Workers Charge Negligence In 2022 Kansas City-Area Bridge Collapse
Three workers involved in a 2022 Kansas City-area bridge collapse have filed separate lawsuits alleging that engineers were negligent in their design of falsework and that improper inspections of those temporary supports by another firm led to the bridge’s failure.
The three lawsuits were filed May 1 in the Circuit Court of Clay County, Mo., by Kaden Bax, Colton Wells and Braden Birdsong, with all three seeking unspecified damages for the injuries and lasting mental health impacts they say they suffered in the accident.
A confidential settlement has already been reached in a lawsuit filed by the family of another worker, Connor R. Ernst, 22, of California, Mo., who drowned in wet concrete in the bridge collapse, the lawsuits state.
The lawsuits filed in Clay County Circuit Court in Liberty, Mo. each name Crockett Engineering Consultants of Columbia Mo., WSP USA, Inc. of St. Louis and the owner, Clay County, Mo., as defendants.
The project involved replacement of a dilapidated wooden bridge on Northeast 148th Street, east of Kearney, Mo., with a continuous concrete bridge composed of three spans.
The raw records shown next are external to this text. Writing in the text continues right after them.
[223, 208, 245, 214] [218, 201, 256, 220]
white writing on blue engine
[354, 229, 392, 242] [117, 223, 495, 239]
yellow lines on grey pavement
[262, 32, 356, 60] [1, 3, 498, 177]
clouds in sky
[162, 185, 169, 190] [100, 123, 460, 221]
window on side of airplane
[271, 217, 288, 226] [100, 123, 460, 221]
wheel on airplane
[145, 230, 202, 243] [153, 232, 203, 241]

The bridge deck was a reinforced concrete slab approximately 12-in thick, supported on substructures.
The lawsuits allege that on Oct. 26, 2022, “when less than half of the total concrete for the new bridge had been poured, suddenly and without warning, the falsework collapsed, sending a river of wet concrete into Carroll Creek along with tons of twisted metal rebar and shattered wood forms.”
The workers were employed by Lehman Construction Co., of California, Mo., which hired Crockett Engineering to design the falsework.
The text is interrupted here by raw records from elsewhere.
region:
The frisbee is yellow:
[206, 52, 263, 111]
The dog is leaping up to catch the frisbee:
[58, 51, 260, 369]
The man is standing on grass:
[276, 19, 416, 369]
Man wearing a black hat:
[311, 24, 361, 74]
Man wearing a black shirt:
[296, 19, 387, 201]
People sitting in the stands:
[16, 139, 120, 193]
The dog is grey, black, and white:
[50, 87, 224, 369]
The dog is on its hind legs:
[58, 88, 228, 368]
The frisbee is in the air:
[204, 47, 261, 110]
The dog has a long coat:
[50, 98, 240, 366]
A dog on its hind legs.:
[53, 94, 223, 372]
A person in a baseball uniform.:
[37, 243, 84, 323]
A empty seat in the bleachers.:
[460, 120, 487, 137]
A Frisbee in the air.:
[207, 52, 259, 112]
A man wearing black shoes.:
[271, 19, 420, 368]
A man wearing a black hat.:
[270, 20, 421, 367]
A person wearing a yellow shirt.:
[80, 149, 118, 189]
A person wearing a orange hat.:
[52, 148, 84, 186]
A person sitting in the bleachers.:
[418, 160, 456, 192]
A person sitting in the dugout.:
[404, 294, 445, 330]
Lehman is not named in the lawsuit, but was fined $12,031 by the Occupational Safety and Health Administration (OSHA) in 2023 in relation to the bridge collapse. The penalty was reduced to $9,023.
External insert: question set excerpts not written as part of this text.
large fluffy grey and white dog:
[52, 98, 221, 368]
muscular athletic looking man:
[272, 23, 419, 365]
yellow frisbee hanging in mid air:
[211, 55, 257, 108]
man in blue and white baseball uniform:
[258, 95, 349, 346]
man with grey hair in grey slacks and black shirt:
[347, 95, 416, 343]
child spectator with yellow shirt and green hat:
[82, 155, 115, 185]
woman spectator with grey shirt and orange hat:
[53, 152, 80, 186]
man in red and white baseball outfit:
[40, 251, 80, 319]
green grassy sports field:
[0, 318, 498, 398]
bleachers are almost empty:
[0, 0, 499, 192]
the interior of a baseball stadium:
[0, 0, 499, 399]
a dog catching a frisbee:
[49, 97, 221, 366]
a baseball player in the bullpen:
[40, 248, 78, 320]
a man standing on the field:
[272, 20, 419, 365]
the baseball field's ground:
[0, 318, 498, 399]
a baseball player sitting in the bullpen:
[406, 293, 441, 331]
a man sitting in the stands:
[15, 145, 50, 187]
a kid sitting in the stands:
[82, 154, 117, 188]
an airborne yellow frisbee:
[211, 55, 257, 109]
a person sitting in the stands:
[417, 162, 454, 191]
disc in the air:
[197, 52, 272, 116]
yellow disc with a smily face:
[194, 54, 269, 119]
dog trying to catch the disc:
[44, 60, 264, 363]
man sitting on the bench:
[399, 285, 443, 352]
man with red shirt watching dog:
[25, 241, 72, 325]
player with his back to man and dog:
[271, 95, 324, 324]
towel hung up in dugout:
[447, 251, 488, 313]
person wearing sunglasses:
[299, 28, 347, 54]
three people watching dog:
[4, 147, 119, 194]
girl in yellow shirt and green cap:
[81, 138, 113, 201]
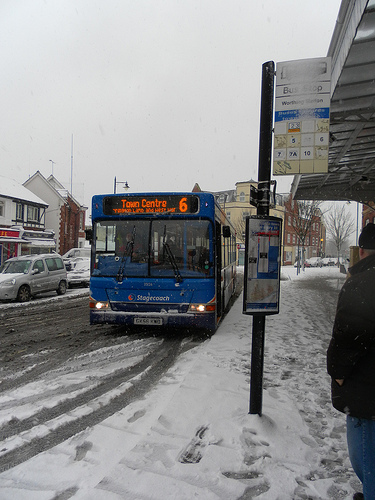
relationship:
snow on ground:
[1, 267, 360, 498] [2, 255, 374, 499]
The three workers were on the top of the bridge and plummeted to the bottom of the creek where they were buried in concrete, the lawsuits state. Wells was up to his chin in wet concrete for 30 minutes; Bax was up to his waist and Birdsong was up to his neck.
Birdsong, for instance, his lawsuit says, was “held in that position—in pitch darkness, unable to move even a finger and almost suffocating from wet concrete—for thirty minutes, until rescue workers found him covered by broken plywood forms.”
Among the allegations, the lawsuits claim that Crockett failed to create falsework that was sufficient to support the concrete and that WSP failed to recognize that the falsework designs were incomplete and insufficient.
“It was foreseeable that failure of the falsework during the concrete pour could and would cause bodily injury to workers on the project,” the lawsuits each say.
The lawsuits also allege that Clay County knew or should have known of the dangerous conditions and could have warned, remedied or remediated them.
Clay County Attorney Kevin Graham said he has not seen the lawsuits, but said “we don’t do that type of work. That’s not our expertise. That’s why we hire companies to do that.”
Attorney Tim Van Ronzelen, who represents Bax, Wells and Birdsong in their respective cases, said the suits were filed separately because they each suffered different injuries.
Crockett Engineering and WSP did not immediately respond to a request for comment on the lawsuits.